One of those cracks is described in detail in a new book titled The Age of Resilience. Author Jeremy Rifkin was an early influence on my thinking. In his book published in 2014, The Zero Marginal Cost society, he took a fascinating look at economic history. That look backward provided a window into possible economic futures. Now, eight years later, Rifkin positions a transformative vision for how our species will thrive on an unpredictable Earth. Through an organizational lens, I viewed resilience as the primary trait on a strategic foundation of automation and intelligence. Rifkin views it through the lens of the biosphere.

“Resilience,” in turn, has become the new defining refrain heard in countless venues.
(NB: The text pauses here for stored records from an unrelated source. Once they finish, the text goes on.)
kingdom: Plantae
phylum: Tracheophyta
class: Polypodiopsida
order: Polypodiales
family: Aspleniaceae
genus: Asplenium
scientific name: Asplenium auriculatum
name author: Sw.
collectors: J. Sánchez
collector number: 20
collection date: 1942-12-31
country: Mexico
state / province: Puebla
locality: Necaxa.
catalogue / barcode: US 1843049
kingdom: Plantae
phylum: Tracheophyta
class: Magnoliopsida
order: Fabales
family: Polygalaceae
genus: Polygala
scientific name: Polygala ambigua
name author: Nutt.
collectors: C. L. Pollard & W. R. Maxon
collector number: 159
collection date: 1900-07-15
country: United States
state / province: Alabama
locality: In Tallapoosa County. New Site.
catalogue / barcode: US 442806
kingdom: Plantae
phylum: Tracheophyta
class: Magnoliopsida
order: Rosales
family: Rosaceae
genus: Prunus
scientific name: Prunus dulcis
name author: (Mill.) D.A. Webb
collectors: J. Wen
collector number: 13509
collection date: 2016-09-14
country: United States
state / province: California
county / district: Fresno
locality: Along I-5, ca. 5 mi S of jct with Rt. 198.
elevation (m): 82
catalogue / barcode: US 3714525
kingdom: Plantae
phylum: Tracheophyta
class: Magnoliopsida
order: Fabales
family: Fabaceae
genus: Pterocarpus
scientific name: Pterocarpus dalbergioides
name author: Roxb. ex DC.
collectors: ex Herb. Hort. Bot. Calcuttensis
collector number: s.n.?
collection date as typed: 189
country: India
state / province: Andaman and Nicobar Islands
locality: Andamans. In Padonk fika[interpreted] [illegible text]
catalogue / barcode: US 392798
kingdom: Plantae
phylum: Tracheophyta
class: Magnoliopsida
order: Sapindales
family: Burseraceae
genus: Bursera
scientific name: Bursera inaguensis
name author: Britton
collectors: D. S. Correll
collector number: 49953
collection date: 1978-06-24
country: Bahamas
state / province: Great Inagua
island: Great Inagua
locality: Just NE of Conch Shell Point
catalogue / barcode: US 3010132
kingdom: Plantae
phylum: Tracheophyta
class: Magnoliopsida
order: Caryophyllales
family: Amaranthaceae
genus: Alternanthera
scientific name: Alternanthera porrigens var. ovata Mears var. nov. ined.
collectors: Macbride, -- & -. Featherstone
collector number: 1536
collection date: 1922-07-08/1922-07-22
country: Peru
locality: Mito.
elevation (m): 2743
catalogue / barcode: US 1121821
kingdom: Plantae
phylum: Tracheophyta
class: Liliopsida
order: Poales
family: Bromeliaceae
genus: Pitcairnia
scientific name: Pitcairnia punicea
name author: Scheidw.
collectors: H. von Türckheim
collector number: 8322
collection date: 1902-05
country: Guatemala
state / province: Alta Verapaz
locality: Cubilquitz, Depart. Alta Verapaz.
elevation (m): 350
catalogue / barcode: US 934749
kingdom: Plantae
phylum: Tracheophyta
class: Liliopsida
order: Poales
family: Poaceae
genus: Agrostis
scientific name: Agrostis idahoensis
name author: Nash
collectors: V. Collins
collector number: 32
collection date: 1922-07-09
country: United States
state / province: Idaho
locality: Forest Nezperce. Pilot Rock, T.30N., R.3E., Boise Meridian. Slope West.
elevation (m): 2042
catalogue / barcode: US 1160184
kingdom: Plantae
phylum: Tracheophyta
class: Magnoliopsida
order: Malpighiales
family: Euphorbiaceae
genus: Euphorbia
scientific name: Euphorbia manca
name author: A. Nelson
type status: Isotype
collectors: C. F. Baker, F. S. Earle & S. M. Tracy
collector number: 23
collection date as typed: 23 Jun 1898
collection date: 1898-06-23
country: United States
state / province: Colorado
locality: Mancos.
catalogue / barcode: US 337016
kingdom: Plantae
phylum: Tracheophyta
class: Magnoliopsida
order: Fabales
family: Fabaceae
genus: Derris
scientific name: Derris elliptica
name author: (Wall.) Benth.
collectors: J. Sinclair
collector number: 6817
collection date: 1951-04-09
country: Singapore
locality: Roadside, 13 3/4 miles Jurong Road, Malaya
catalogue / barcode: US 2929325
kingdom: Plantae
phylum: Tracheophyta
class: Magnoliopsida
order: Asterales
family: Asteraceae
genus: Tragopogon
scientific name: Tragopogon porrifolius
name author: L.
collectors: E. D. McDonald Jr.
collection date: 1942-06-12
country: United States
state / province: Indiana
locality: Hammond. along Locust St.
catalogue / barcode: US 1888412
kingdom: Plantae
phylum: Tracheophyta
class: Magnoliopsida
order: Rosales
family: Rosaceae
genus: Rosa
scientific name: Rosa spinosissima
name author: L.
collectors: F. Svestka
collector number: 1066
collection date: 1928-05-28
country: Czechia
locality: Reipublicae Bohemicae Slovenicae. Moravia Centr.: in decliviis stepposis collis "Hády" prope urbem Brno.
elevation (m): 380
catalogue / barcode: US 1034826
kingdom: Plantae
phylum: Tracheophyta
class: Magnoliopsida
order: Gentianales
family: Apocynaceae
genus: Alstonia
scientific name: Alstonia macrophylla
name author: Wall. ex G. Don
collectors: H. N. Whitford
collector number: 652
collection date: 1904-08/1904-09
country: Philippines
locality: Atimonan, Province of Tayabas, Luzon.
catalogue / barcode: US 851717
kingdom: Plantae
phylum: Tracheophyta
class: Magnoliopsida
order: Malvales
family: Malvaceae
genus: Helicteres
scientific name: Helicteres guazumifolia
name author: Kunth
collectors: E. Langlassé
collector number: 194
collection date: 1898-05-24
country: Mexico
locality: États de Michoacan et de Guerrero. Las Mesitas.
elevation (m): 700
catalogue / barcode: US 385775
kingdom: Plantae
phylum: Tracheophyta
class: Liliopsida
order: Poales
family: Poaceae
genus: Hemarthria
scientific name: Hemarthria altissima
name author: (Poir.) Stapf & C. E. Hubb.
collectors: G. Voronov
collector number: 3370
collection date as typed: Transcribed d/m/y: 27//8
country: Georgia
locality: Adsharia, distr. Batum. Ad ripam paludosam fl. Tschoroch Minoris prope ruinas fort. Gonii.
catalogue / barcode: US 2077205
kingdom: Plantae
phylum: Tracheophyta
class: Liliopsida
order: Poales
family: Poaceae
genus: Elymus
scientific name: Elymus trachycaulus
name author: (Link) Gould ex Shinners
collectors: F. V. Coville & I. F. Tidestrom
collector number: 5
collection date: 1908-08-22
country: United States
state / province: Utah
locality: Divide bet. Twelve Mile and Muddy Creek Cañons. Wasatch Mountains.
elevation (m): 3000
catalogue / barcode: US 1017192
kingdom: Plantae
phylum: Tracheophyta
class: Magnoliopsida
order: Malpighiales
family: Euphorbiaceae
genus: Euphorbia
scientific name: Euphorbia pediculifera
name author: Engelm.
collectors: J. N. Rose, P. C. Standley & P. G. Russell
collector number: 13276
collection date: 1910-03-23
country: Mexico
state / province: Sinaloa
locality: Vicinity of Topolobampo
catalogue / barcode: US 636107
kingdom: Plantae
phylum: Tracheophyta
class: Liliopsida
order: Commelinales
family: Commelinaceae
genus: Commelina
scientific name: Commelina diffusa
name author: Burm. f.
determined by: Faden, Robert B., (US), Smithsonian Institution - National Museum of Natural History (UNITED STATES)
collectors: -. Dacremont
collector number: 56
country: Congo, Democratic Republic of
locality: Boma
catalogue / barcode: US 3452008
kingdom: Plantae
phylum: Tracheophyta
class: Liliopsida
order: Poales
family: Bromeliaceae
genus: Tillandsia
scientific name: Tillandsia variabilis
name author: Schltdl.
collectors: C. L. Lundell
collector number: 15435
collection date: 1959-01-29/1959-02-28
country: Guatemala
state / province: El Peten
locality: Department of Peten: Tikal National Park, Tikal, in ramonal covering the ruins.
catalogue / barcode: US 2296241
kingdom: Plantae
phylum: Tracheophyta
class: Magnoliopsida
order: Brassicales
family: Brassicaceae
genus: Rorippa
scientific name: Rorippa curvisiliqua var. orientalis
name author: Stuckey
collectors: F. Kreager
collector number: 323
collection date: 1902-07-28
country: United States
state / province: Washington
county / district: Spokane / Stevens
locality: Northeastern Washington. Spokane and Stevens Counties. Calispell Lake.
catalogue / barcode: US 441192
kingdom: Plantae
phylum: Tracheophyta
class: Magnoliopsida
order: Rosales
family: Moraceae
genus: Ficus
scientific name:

It is how we are coming to define ourselves in a perilous future that is now at the front gates. The Age of Progress has given way to the Age of Resilience.

Jeremy Rifkin – The Age of Resilience

We see evidence of this shift in supply chain discussions that speak of trade-offs between efficiency and resilience. Where efficiency marked the age of progress, adaptivity marks the age of resilience. Again, this shift could be seen lurking beneath the surface and continues to evolve as possible futures become harder to see, prediction gives way to rehearsal, and we collectively struggle to adapt. Viewed through an organizational lens, this see-rehearse-adapt framework sits at the heart of viability. However, Rifkin raises the stakes and views it through the lens of humanity. The viability question takes on different meaning when viewed this way. Another great read which I have added to my library.